Hello lookingforegex-ga
I believe the regex you are looking for is the following one:
<table[^>]*>(\n|.)*?</table>
The section encapsulated by the parentheses contains the part you are
looking for. I am a little rusty in C# so I *think* the code should
look something like this:
string table = "<table height=100%><tr><td>hello</td></tr></table>";
Regex r = new Regex( @"<table[^>]*>(\n|.)*?</table>" );
Match m = r.Match(table);
if (m.Success) {
string thestuffinthetable = m.Groups[1].value;
}
If you need any further information on this subject please ask for
clarification and I will do my best to respond swiftly. |
Clarification of Answer by
palitoy-ga
on
30 Sep 2004 10:51 PDT
I forgot to mention that from your question it sounds like you are
looking at m.Groups[0].value rather than m.Groups[1].value. [0]
contains the text of the entire match whereas progressive numbers [x]
contain the higher matches.
|
Request for Answer Clarification by
lookingforegex-ga
on
30 Sep 2004 12:36 PDT
Hi plitoy-ga,
since I'm using a config file in Visual Studio .Net, the pattern is
encoded and looks like this:
<?xml version="1.0" encoding="utf-8" ?>
<configuration>
<GoogleNews>
<add key="URL" value="http://news.google.de/news?ned=us&topic=n" />
<add key="IdentifyPattern" value="<table border=0 width=75%
valign=top[^>]*>(\n|.)*?</table>" />
</GoogleNews>
</configuration>
Looking at the Google News site
http://news.google.de/news?ned=us&topic=n, you will see, that this
pattern retrieves the entire table, where a news is in.
Trying your suggestion @"<table[^>]*>(\n|.)*?</table>" , I noticed
that I can't use parentheses at all.
It would look like this in the xml file:
@"<table[^>]*>(\n|.)*?</table>"
Is there any other option, say if I wanted only retrieve a headline,
but not an entire table?

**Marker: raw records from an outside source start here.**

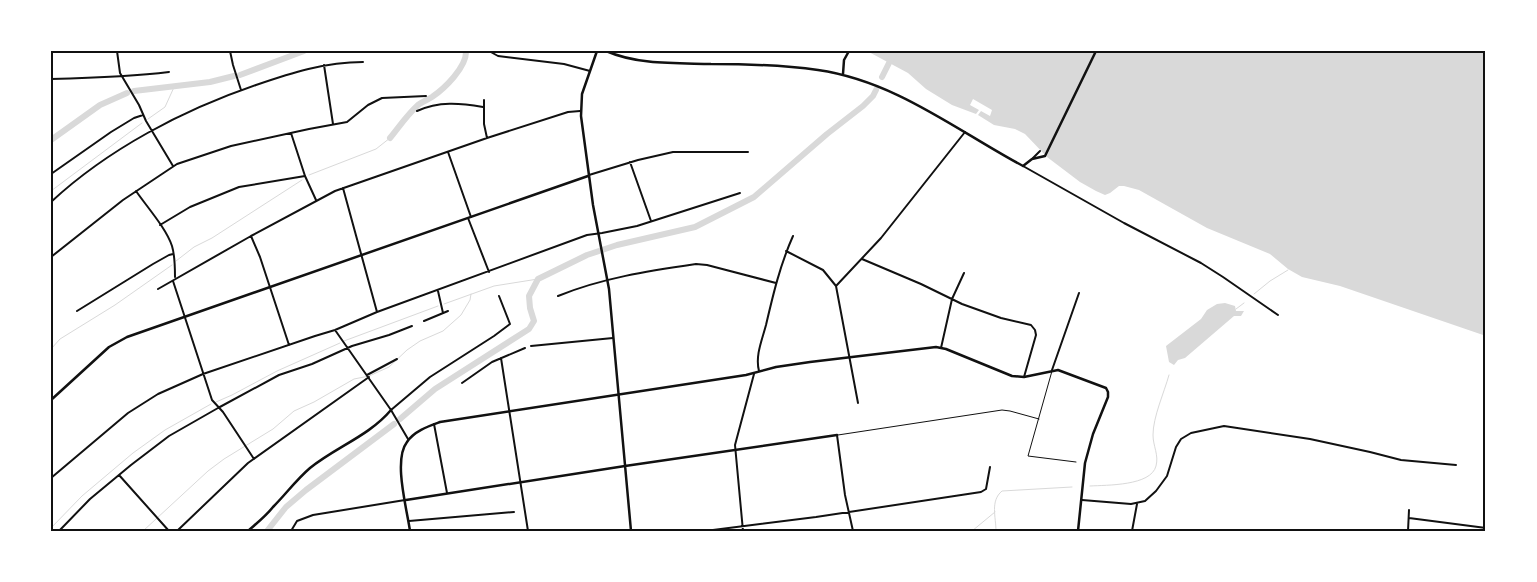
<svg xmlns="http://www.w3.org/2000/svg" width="1537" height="582" viewBox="0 0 1537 582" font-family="Barlow,sans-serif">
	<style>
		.water { fill: #d9d9d9 }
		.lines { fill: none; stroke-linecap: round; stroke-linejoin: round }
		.stream { stroke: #d9d9d9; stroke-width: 1 }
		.river { stroke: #d9d9d9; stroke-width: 6 }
		.pedestrian { stroke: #111; stroke-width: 1 }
		.minor { stroke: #111; stroke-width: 2 }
		.tertiary { stroke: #111; stroke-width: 2.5 }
		.secondary { stroke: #111; stroke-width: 2.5 }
		.neatline { fill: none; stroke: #111; stroke-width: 2 }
	</style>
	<rect width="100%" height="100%" fill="#fff"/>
	<path class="water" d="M 867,51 L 1486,51 L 1486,336 L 1340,286 L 1302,277 L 1288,269 L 1270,254 L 1207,228 L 1139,190 L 1124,186 L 1119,186 L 1110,193 L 1105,195 L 1096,191 L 1080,182 L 1047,157 L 1025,134 L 1015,129 L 994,125 L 978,115 L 981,111 L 990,116 L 992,110 L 973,99 L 970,105 L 979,110 L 976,114 L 952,105 L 926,89 L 908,73 Z
		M 1225,303 L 1235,306 L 1236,311 L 1244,311 L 1241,316 L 1234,316 L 1185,358 L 1178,360 L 1174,365 L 1169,362 L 1166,346 L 1201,319 L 1207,310 L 1217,304 Z"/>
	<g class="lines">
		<path class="stream" d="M 148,119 L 165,107 L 175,85
			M 309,175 L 376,149 L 390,138
			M 51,191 L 142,123
			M 176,261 L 194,247 L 212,238 L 302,180
			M 1254,294 L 1270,281 L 1288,270
			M 444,304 L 494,286 L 538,279
			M 1236,309 L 1244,303
			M 344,341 L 438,306
			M 51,349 L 60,339 L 115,305 L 172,265
			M 216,402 L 232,395 L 277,371 L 340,343
			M 1090,486 C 1107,485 1151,486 1156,466 C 1159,455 1153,446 1153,435 C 1153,417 1164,393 1169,375
			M 51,528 L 82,496 L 133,453 L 165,430 L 211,404
			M 143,531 L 208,471 L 224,459 L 273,429 L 294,411 L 314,402 L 354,379 L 369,376 L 389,367 L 407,350 L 420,341 L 443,331 L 461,315 L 470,300 L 471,294
			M 972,531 L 995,512
			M 996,531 C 996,517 990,501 1002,491 L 1072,487"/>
		<path class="river" d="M 240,75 L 304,51
			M 882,77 L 895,51
			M 134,91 L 210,82 L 234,76
			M 390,138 C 399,127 407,115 418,105 C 422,102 427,100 432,97 C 444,89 467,67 466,51
			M 51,140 L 100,105 L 127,93
			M 400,419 L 435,389 L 529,329 L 534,321 L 530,308 L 529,296 L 538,279 L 587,255 L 617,245 L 695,227 L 754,197 L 827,134 L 863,106 L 873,96 L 876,90
			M 267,531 L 286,507 L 306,490 L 394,424"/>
		<path class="pedestrian" d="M 1052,371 L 1028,456 L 1076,462
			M 838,435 L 1002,410 L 1010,411 L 1039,419"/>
		<path class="minor" d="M 117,51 L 120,73 L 139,105 L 146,121 L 173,166
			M 230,51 L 233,65 L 241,90
			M 489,51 L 498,56 L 564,64 L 590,71
			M 324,65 L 333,124
			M 51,79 C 91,78 130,77 169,72
			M 484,100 L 484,124 L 487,138
			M 417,111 C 439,101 460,103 483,107
			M 291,133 L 305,176 L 316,200
			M 448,152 L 471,217
			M 1033,158 L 1040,151
			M 630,162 L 651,221
			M 1023,166 L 1124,223 L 1201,263 L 1223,277 L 1278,315
			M 51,174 L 111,132 L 134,118 L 143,115
			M 589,175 L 638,160 L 673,152 L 748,152
			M 343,188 L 377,312
			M 136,191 C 147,207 166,228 172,246 C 175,256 175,267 175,277
			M 51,202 C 108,149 183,110 256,85 C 291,73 325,62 363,62
			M 468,218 L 489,272
			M 160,225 L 190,207 L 239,187 L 305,176
			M 251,236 L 260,257 L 289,345
			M 786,251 L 823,270 L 836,286 L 858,403
			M 51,257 L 123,200 L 177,164 L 231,146 L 309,129 L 347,122 L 368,105 L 382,98 L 426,96
			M 862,259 L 921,284 L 962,304 L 1001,318 L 1031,325 L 1035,330 L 1036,335 L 1024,377
			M 173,281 L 212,400 L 223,412 L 254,459
			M 836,286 L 881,238 L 965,132
			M 158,289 L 251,236 L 335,191 L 487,138 L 568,112 L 580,111
			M 438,291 L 443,313
			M 558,296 C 602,278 648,271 696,264 L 707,265 L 776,283
			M 77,311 L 153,264 L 169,255 L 173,254
			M 424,321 L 448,311
			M 335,330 L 391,410 L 408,439
			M 531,346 L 613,338
			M 941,348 L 952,299 L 964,273
			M 501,358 L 528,531
			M 1052,370 L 1079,293
			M 759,371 C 755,356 762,340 766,325 C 773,295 780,265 793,236
			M 367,375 L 397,359
			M 462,383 L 492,362 L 525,348
			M 391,410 L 430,377 L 494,336 L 510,324 L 499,296
			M 434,424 L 447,493
			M 837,435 L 845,495 L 853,531
			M 119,475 L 169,531
			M 51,478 L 128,413 L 158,394 L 203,374 L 315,336 L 335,330 L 377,312 L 587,235 L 602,233 L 637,226 L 740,193
			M 1082,500 L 1131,504 L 1145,501 L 1156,491 L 1167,476 L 1176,447 L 1181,439 L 1191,433 L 1224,426 L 1310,439 L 1370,452 L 1401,460 L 1456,465
			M 1409,518 L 1486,528
			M 409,521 L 514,512
			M 59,531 L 90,499 L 131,465 L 169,436 L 218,408 L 279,375 L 312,364 L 352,346 L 389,335 L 412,326
			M 177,531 L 248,463 L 369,377
			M 291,531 L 297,521 L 313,515 L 405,500
			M 705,531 L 816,517 L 981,492 L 986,489 L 990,467
			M 743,531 L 735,445 L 754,374
			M 1132,531 L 1137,504
			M 1408,531 L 1409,510"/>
		<path class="tertiary" d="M 597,51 L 582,94 L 581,116 L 593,205 L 609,289 L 631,531
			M 606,51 C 638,65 676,63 711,64 C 747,64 782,65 818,70 C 895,81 956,130 1023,166 L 1032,159 L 1045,156 L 1096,51
			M 843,74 L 844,60 L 849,51
			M 51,400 L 109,347 L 127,337 L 588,176
			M 406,500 L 625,466 L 837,435
			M 248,531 C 257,523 266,516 273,507 C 286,494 296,480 310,468 C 336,447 369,436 391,410"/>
		<path class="secondary" d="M 410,531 C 407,509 393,460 407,442 C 414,431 429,426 440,422 L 746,375 L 776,367 L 810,362 L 936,347 L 946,349 L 1012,376 L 1024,377 L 1058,370 L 1106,388 L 1108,392 L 1108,397 L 1093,434 L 1085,463 L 1078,531"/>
	</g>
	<rect width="1537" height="582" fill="none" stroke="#ffffff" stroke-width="105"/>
	<rect x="52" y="52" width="1432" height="478" class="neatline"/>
</svg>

I would define a start string and and end
string, and the between will be returned.
Great thanks
|
Clarification of Answer by
palitoy-ga
on
30 Sep 2004 13:03 PDT
I am puzzled by your phrase that you "cannot use parentheses at all",
the parentheses are the part you require to be able to identify the
match. Can you please let me know what you mean by this. The @""

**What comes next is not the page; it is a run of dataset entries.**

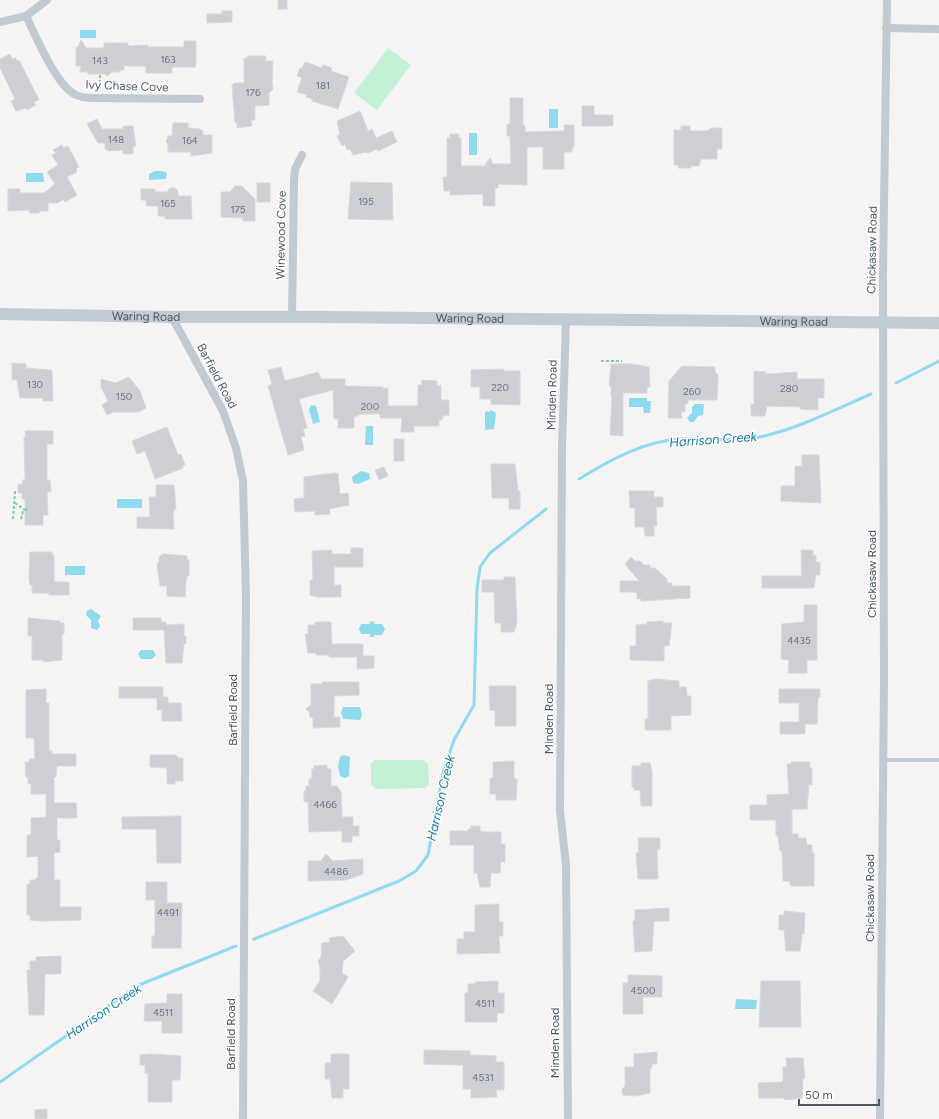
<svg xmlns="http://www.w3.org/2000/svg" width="939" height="1119" font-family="Figtree,sans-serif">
<rect width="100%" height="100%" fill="#f5f3f3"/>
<g fill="#c3f1d5">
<path d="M388 48 411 65 377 110 354 93Z"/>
<path d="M375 760H423L428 764 429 784 425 788 376 789 371 784V764Z"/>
</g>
<g fill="#90daee">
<rect x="80" y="30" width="16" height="8"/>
<rect x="549" y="109" width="9" height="19"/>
<rect x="469" y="133" width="8" height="22"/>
<path d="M155 171H162L167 173 166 179 149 180V174Z"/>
<path d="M26 173H43L44 182H26Z"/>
<path d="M629 398H647V401H651L650 413H644L643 407H629Z"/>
<path d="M695 404H704L703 415 698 416 694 422H690L687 418 692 413V407Z"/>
<path d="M311 405 316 406 320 422 313 424 309 410Z"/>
<path d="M491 410 496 413 494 429 485 430V413L486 411 489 412Z"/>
<path d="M366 426H373V445H365Z"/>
<path d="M361 471 369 473 370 479 358 484 353 483 352 477Z"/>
<rect x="117" y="499" width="25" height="9"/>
<rect x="65" y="566" width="20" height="9"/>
<path d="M91 609 101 616 98 621 100 626 97 630 91 628V620L86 615 87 611Z"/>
<path d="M374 621V624H382L385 629 382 635H374V637H370V634H361L359 629 361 624H370V622Z"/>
<path d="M141 650H153L156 655 152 659H141L138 654Z"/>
<path d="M343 707H360L362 715 360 720 343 719 341 713Z"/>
<path d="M344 755 350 757 349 776 345 778 340 776 338 766 340 757Z"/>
<path d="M736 999 757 1000 756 1009H735Z"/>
</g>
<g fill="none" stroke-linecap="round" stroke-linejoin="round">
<g stroke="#90daee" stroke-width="3">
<path d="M896 383 939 361"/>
<path d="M579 479C610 460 644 441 681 439 705 438 730 442 754 438 794 431 834 410 871 394"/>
<path d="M254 939 399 881 416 871 428 855 443 773 454 740 474 705 477 589 480 567 490 553 546 509"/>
<path d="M0 1082 139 985 236 946"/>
</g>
</g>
<g fill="#cdcfd5" stroke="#d7d9de">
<rect x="278" y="0" width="9" height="9"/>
<path d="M222 11H232V22L207 23V14H222Z"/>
<path d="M81 40 86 48H104V43H128V46L148 45V47H184V41H196V63L195 67H172V73H146V66H124V70H120V72H112L107 76 105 74H88V72H80L81 66H76V47H78Z"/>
<path d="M10 54 12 59 16 58 17 61 19 60 39 100 34 102 36 105 27 110 26 108 16 111 11 101 15 99 0 68V59Z"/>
<path d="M247 56H266V61H273L272 83 273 89 269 93V105L255 106V120H251L252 126 237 128V123H235L232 85 235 83H244V58H247Z"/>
<path d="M305 62 322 68 323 65 332 68 331 71 349 77 338 109 312 101V99L306 97 307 95 297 92 302 78 297 76 300 68H302Z"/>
<path d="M510 98H523V125H525V132L564 131V125H574V147L572 148V152H564V169H543V147H527V185L498 184V188H495V206H483V194L450 195V191H444L443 177H447V138H450V134H459V138H461V166H484L490 158 493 164H511L510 136H507V124H510Z"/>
<path d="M582 106H594V115H613V126H582Z"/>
<path d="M360 111 368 131 372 129 376 138 392 131 397 142 378 151 377 149 368 153 365 152 353 155 350 149 347 150 345 144 342 146 337 136 340 135 337 121Z"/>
<path d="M97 119 102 129H123V126H133L136 146H133V154H123V150L109 151 105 149V143H98L87 124Z"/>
<path d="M173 123H188V128L200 129 203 131V135H212V153L191 156V152H168V144L166 142 168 136H172Z"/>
<path d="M681 126H690V131H707L711 128H722V149H717V159H701L699 166H691V168H678V165H674V130H681Z"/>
<path d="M62 145 63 148 68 146 79 167 76 169 77 172 67 177 77 195 65 202 64 199 57 203H48V211H40L39 213H30L28 210 8 211V189H20V193H44L55 184 47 172 58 165 52 155 56 153 53 150Z"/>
<path d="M351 182 392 183 393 220 348 219Z"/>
<rect x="257" y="183" width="13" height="19"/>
<path d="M235 186H242L255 199V221H243V218L221 217V192H230Z"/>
<path d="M170 188H175L178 191V196H191L192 219H165V216H158V206H146V200H141V189H155V192H167Z"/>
<path d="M12 363 26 364V368L52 370 53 401H43V398H20L17 380H12Z"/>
<path d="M611 364H632L649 367 650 387H647V393H623V436L610 435 612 396H611V386H609Z"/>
<path d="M682 366 715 367V372L718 375 717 400H688V404H685V412H681L682 418H668L669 381Z"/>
<path d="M281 367 285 381 318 372 321 379H345V386L383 387V389L388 388V406H418V385H422V380L437 381V386L441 385V400H449V415L443 416 442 420H439V426H414V432H401L402 418H380V414H361L354 417V428H338V419H334L333 390 299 399 307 428 303 429 305 436 301 437 304 450 288 455 268 386 272 384 268 370Z"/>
<path d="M504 369V371H520V405L491 404V399H480V387H471V370Z"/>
<path d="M754 371 766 372V374L797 372V379H824V398H818V410L800 409V407L767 406 765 416H751V404H754Z"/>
<path d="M129 377 140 391 146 408 138 412H113L107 415 102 405 108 401 101 387V379L116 383Z"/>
<path d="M167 427 178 455 181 454 185 465 182 466 183 468 155 479 145 451 137 454 132 441Z"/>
<path d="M25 431H53V444H47V480H50L51 492H47L48 515H43V525H25V499H22V493H18V484H23L22 480H25L24 437H26Z"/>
<rect x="394" y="439" width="10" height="22"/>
<path d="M802 455H819L821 503 781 501V486H795V466H802Z"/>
<path d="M491 464H515L518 491H520V509H509V498H492Z"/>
<path d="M384 467 388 476 379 480 375 470Z"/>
<path d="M335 473 338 474 340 494 348 493 349 505 329 509 330 514 315 515V511L295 512 294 499 304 498V477Z"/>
<path d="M156 485H174L176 508 173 512 174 529 137 528V517H150L149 497H156Z"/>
<path d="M629 491H654V497H663V507H656L657 526H654V536H645L644 527H635V508H630Z"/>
<path d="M351 548H363V567H334V585H341V597H318L310 595V580H313L312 551 332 550V554H351Z"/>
<path d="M801 550H813V556L816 555V562H820V575H816L814 588H762V576H802Z"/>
<path d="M30 552H52V555H54V582H69V595H49V593H32V585H30L29 577Z"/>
<path d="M163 554 187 556V560H189V576H187L186 580 185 597 167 596V586H160L157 563H159V557Z"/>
<path d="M631 557 635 561H640L644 565H650V568H655L667 579V583H672V586H690V598L641 601V599H637V593L634 592H620V581H639L625 564Z"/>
<path d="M504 577H515L517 623 514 632H501V623H495L494 592H482V580H504Z"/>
<path d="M804 605H817V660H807V673H788L789 660 781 659 782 624 804 622Z"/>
<path d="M28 618 60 621V623H64V634H62V660L44 662 43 660H32V636H28Z"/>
<path d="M133 618H161V622H166V625L184 624V636H186V644H184L182 663H166L164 630H133Z"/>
<path d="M663 621V623H672L669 646H664V661L630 660V646H636V625L647 624V622Z"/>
<path d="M315 622H331L332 644H363V656H374V668L357 669V657H329V655H316V653H308L305 634H308V625H315Z"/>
<path d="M655 679 679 681V687H686L687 696H691V715L671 716V730H645V719H648V681Z"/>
<path d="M322 682H359V695L334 696V717H340V727L313 728V718L310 717 309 712 306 709 311 704V684H322Z"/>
<path d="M489 686H516V726H495V711L490 710Z"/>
<path d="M119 687H163V697H168V703H181L182 721H162V710H157V698H119Z"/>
<path d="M46 689V703H49V751H52V754H76V766H57L56 777H54V803H76L77 818H57V840H60V852L54 853V880H60V907H81V920L41 921 30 920V915H27V884H30V880H36V878H38V856L27 857V836L31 834V818L46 817V794H31V784H28V777H26L25 762H29V759H35L34 738H26V690Z"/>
<path d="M779 689H820V697H818L817 724H805V734H780V722H799V703H779Z"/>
<path d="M150 755H176L178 758H183V781H175V784H167V768L150 767Z"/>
<path d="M514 761V778L517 779 516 800H496V794H490V778H493V762Z"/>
<path d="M791 762H810V768H812V785L809 784 807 809H792V834H798V838H806L807 845H812V853H814V886H791L789 881H783L782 851H780L779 845 778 836H776V820H750V805H767V795L789 794 787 764H791Z"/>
<path d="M641 763H650L652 771V806H641L640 790H634V787H632V766H641Z"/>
<path d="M327 765V769H331V786H337L341 792 342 817H353V826H359V836H352V842H342V831L309 832 308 802H304V791H306V786H309V779H312V769H314V766Z"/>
<path d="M181 816V863H157L156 829H122V817Z"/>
<path d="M471 826H480V831L484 832H501V844H505V863L501 861 500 873H491L490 887H480L477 873H474V845H450V831H468V829H471Z"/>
<path d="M638 838H660V849H657L658 879H638L636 853H639Z"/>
<path d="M326 854 333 861 363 859V874L346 880 308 881V861H321Z"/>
<path d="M146 882H167V903H182L181 948H152V936H155V900H146Z"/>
<path d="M499 904V922H503V936H499L500 953 457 954V939H464V932H475V905Z"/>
<path d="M669 908V921H654L652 951 635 952 633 921H635V910Z"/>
<path d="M784 911 805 913 804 934H802L800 951H786L784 930H779V915H784Z"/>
<path d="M343 936 355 951 343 961 342 973 348 977 332 1004 313 991 320 981V967L318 961 321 957 322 943 330 942 329 938Z"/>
<path d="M61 956V974H45L44 1015H29L27 970H30V961H36V957Z"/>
<path d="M628 975 662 976V997H643V1014H623V983H628Z"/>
<path d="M498 981V993H504V1013H497V1022H465V993H468V984H475L476 982Z"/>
<path d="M761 981H800L801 1027H759Z"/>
<path d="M167 994H182V1033H162V1021H144L145 1004 167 1003Z"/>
<path d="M424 1050 470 1051V1055L496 1056V1062H504V1090H496L497 1097 471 1098V1089H463V1065L424 1064Z"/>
<path d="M657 1052V1064H652V1068H650V1093L635 1096 623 1095 622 1089 625 1086V1067H634V1054Z"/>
<path d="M151 1054 181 1056 180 1080H172V1102H148V1073H145V1065H140V1055Z"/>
<path d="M331 1054H349V1089H343V1098H332L330 1079H325V1063H331Z"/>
<path d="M786 1058H803L805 1078H803L802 1098 785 1100 783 1098H759L758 1083 783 1082V1067H787Z"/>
<path d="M47 1109V1119H35V1110Z"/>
</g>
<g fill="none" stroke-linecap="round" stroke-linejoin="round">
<g stroke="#7ad0a6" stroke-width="2" stroke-dasharray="3 2" stroke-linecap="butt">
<path d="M100 75V90"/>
<path d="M601 361H622"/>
<path d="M15 503 25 510"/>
<path d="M13 519 15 492 17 490"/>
<path d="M21 519 23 511 28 509"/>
</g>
<path stroke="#c1cad2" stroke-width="4" d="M883 760H939"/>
<g stroke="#c1cad2" stroke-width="8">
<path d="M26 16C36 36 55 83 74 94 80 98 88 98 95 98L200 99"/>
<path d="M0 22 26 16 47 0"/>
<path d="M886 28 939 29"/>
<path d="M172 317 223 411 236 448 243 481 246 596 243 1119"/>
<path d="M292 317 294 181 295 169 302 155"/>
<path d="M566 319 562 447 560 811 566 865 568 1119"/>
<path d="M880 1119 884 682 883 275 887 0"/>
</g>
<path stroke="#c1cbd6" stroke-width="12" id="s1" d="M0 314 172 317H321L939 323"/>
</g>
<g text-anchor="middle" stroke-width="3" stroke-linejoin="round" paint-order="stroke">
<g font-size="10" fill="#6b747e">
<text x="168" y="63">163</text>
<text x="100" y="64">143</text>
<text x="323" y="89">181</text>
<text x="253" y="96">176</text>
<text x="116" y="143">148</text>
<text x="190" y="144">164</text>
<text x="366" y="205">195</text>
<text x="168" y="207">165</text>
<text x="238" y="213">175</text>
<text x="35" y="388">130</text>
<text x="500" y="391">220</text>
<text x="789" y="392">280</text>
<text x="692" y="395">260</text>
<text x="124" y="400">150</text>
<text x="370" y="410">200</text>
<text x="799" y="644">4435</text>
<text x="325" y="808">4466</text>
<text x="336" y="875">4486</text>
<text x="168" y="916">4491</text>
<text x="643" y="994">4500</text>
<text x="485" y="1007">4511</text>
<text x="163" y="1016">4511</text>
<text x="483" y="1081">4531</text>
</g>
<g font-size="12" fill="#4a5661" stroke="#fff">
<text transform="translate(127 86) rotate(2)" y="4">Ivy Chase Cove</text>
<text transform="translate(281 235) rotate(-89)" y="4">Winewood Cove</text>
<text transform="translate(872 250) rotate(-89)" y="4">Chickasaw Road</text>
<text dy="4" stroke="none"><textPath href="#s1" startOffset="146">Waring Road</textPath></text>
<text dy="4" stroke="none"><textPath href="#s1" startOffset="470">Waring Road</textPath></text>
<text dy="4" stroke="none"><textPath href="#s1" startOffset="794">Waring Road</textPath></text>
<text transform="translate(217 376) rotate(62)" y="4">Barfield Road</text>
<text transform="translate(552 395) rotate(-89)" y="4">Minden Road</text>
<text transform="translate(872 574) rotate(-90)" y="4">Chickasaw Road</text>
<text transform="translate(233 710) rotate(-90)" y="4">Barfield Road</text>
<text transform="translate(549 719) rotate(-90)" y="4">Minden Road</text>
<text transform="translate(870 898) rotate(-90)" y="4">Chickasaw Road</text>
<text transform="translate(231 1034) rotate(-90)" y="4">Barfield Road</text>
<text transform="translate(555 1043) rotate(-90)" y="4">Minden Road</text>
</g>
<g font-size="13" font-style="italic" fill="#0c7c9b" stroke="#fff">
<text transform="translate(713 439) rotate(-4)" y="5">Harrison Creek</text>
<text transform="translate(440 798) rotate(-77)" y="5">Harrison Creek</text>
<text transform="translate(103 1011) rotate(-34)" y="5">Harrison Creek</text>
</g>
</g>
<path d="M799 1099v6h80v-6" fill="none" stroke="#4a5661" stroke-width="2"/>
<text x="805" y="1099" font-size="12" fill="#4a5661" stroke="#ffffff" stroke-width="3" paint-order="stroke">50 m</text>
</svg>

syntax allows you to define regular expressions without having to
escape the characters.
The actual regular expression that should be used is:
<table[^>]*>(\n|.)*?</table>
If you were wishing to only retrieve the headlines the easiest way to
achieve this would be to search for <b>...</b> tags as the headline
always is between these.
What is the output of the script at the moment? Your question just
asked for everything between the <table>...</table> tags.
I am also uncertain as to the legality of you scraping the Google News
site. This may be something that Google would frown upon.
|
Request for Answer Clarification by
lookingforegex-ga
on
30 Sep 2004 13:44 PDT
Sorry, if I didn't explain correctly. Google News was just an example
to make sure it works across any pages.
Another example:
http://finance.yahoo.com/
There you can see the DOW index.
I only want the actual DOW value e.g. 10,080.27 retreived.
In source code you find before the DOW value:
<td class="yfnc_mktsumtxt" nowrap>
and after the DOW value:
</td><td class="yfnc_mktsumtxt" nowrap>
Now what I need is:
class="yfnc_mktsumtxt" nowrap>MYREGEX</td><td class="yfnc_mktsumtxt" nowrap>
where MYREGEX returnes only the number between these two strings.
Thank you!
|
Clarification of Answer by
palitoy-ga
on
01 Oct 2004 01:15 PDT
I have been advised by the Google Editors that the scraping of the
Google News site would "violate the News Terms of Service" and
therefore I should not answer questions relating directly to this
subject.
As to your further clarification I have retested the regular
expression and it also works on the Yahoo page. Can you please post
the section of your C# code that you are using to retrieve the match?
When you create a match object, there are several properties that are
available one of which is the 'GroupCollection' object. This is
essentially an array of all the matches that are achieved.
m.Groups[0].value is the entire regular expression match (which it
sounds like you are looking at), m.Groups[1].value is the first match
in parentheses (which is what you require).
I am also still unsure as to what you meant when you said "I can't use
parentheses at all", if this is the case then you will NEVER be able
to get the exact match you require as the parentheses direct the
program to the sub-match that you need. Can you please clarify what
you meant by this statement?
I look forward to hearing the answers to my two questions so that I
can help you further.
|